Collected data
□ □ □ □

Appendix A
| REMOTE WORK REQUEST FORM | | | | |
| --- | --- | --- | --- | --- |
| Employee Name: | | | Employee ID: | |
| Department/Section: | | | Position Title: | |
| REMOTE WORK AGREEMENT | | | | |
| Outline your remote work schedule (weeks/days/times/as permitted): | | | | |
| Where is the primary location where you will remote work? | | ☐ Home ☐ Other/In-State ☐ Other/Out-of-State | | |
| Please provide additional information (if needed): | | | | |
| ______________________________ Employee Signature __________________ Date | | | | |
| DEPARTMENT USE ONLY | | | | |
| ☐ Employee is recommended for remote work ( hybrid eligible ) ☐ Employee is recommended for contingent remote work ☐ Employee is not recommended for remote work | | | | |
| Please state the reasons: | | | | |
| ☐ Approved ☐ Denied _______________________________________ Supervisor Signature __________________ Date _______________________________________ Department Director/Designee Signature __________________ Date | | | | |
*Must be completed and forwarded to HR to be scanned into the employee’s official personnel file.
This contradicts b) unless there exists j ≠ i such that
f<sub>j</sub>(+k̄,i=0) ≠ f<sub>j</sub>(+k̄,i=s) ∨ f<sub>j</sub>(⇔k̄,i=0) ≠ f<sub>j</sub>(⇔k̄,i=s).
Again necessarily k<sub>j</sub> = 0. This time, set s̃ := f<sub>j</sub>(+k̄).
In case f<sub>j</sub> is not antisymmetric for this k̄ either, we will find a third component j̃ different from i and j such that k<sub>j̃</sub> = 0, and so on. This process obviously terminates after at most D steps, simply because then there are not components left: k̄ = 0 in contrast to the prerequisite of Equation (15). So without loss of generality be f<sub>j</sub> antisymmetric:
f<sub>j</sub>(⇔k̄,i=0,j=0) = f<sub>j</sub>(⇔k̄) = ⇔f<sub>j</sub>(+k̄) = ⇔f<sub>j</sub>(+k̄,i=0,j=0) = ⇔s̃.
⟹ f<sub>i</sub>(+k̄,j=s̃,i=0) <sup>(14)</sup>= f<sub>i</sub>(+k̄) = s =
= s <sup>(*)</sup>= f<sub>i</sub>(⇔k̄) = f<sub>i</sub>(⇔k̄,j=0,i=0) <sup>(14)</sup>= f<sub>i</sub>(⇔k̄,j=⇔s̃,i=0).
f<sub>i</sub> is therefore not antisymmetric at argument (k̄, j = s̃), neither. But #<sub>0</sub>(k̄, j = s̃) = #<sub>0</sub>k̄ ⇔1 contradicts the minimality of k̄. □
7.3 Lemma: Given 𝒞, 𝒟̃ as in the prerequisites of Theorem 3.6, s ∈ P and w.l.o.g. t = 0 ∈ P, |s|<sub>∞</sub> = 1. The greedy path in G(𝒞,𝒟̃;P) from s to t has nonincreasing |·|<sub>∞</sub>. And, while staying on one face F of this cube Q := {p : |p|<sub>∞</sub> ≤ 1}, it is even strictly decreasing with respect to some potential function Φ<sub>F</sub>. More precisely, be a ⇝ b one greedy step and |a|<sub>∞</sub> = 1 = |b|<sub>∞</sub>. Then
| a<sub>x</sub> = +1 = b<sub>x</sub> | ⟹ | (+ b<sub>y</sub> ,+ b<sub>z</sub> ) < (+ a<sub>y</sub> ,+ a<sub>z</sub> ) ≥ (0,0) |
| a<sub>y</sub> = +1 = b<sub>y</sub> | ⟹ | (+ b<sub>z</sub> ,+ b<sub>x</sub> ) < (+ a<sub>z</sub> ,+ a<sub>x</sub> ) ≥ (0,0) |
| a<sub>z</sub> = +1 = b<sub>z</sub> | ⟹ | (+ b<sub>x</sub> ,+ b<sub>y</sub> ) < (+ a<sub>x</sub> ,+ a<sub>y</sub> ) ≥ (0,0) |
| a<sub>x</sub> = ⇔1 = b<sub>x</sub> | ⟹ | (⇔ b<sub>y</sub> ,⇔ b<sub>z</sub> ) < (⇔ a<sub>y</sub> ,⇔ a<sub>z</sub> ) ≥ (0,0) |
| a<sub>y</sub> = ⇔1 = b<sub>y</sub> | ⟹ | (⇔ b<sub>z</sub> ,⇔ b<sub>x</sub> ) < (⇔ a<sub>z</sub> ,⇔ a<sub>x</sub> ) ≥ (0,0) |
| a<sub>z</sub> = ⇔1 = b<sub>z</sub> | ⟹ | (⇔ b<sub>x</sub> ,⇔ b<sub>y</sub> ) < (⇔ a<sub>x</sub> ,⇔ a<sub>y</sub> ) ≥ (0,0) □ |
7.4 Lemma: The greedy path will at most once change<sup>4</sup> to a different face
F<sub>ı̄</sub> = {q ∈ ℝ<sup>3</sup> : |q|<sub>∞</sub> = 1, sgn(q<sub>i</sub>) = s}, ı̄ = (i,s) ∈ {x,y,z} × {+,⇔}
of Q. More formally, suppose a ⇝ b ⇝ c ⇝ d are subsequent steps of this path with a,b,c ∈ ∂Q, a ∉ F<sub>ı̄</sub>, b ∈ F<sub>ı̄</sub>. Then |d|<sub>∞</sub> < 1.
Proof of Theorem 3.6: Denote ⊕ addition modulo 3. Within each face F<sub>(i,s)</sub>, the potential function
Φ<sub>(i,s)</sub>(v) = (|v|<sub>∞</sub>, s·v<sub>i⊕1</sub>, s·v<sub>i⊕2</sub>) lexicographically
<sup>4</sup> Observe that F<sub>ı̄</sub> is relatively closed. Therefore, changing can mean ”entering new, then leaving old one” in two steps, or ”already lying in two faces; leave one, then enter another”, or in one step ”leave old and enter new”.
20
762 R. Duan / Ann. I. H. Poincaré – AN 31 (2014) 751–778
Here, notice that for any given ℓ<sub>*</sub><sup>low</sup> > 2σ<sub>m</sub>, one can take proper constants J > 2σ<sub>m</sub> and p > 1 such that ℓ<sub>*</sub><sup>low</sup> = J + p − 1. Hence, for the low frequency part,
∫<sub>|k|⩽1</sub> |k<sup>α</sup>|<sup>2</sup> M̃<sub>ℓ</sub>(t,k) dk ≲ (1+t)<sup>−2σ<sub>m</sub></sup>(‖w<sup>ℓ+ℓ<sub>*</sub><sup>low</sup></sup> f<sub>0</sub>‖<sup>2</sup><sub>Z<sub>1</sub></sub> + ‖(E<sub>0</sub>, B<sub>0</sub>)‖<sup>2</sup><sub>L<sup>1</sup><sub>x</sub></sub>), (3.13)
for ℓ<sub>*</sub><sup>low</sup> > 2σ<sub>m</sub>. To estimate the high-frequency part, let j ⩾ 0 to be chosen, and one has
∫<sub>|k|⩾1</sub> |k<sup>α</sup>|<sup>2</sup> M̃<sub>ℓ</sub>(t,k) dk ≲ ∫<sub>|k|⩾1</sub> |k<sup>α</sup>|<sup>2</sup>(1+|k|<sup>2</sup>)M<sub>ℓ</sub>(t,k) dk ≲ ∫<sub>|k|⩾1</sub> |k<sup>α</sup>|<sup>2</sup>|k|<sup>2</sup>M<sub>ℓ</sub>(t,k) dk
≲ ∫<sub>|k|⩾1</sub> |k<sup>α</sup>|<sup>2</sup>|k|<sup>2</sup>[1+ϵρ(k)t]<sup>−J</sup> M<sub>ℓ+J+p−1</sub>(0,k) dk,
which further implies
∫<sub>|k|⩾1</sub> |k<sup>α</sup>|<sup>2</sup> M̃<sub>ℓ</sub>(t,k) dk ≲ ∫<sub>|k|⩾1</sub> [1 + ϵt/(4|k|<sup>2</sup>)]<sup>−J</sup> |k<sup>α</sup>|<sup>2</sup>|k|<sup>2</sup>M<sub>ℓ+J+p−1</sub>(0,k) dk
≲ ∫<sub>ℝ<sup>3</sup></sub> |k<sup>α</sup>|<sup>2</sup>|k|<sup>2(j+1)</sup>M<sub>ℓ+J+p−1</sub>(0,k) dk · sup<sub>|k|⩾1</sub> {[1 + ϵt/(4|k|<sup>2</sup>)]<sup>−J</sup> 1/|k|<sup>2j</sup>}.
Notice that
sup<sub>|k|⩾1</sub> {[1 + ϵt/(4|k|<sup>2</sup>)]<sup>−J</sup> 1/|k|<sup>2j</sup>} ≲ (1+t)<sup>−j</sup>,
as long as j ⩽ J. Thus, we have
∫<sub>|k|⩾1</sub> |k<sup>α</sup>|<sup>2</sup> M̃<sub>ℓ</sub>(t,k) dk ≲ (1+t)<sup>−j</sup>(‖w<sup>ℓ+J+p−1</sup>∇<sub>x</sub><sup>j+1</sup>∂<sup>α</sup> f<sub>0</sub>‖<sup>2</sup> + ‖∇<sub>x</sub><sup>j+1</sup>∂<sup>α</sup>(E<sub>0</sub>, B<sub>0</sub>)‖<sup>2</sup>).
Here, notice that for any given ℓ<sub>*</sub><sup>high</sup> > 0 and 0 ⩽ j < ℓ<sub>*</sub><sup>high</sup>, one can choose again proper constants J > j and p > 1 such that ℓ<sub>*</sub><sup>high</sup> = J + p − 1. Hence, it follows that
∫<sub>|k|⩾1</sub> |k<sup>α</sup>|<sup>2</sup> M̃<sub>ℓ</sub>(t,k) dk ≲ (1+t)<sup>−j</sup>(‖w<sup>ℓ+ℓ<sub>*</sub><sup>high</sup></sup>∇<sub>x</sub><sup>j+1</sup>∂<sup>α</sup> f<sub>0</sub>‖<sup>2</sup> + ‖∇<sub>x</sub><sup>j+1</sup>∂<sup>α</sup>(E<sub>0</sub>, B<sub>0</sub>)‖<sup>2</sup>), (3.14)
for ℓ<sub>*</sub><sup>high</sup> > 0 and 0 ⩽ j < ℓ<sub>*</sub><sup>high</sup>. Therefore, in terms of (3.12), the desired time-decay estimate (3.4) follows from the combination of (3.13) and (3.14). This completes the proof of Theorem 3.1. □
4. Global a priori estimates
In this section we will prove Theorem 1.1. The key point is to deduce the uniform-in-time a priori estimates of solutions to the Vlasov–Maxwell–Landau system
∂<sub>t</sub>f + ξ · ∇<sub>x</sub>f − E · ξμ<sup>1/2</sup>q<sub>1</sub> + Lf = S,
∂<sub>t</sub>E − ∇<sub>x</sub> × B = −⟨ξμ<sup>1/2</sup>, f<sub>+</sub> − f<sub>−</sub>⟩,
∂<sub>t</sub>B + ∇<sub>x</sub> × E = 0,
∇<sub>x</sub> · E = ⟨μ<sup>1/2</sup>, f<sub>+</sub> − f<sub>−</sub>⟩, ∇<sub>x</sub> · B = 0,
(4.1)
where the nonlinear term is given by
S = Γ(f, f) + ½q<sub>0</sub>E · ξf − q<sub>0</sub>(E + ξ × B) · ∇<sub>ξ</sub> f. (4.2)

□ □ □ □

◆ Your instructions: Give only a number, the count of lines above that include the string "More".

◆ Problem solution: 2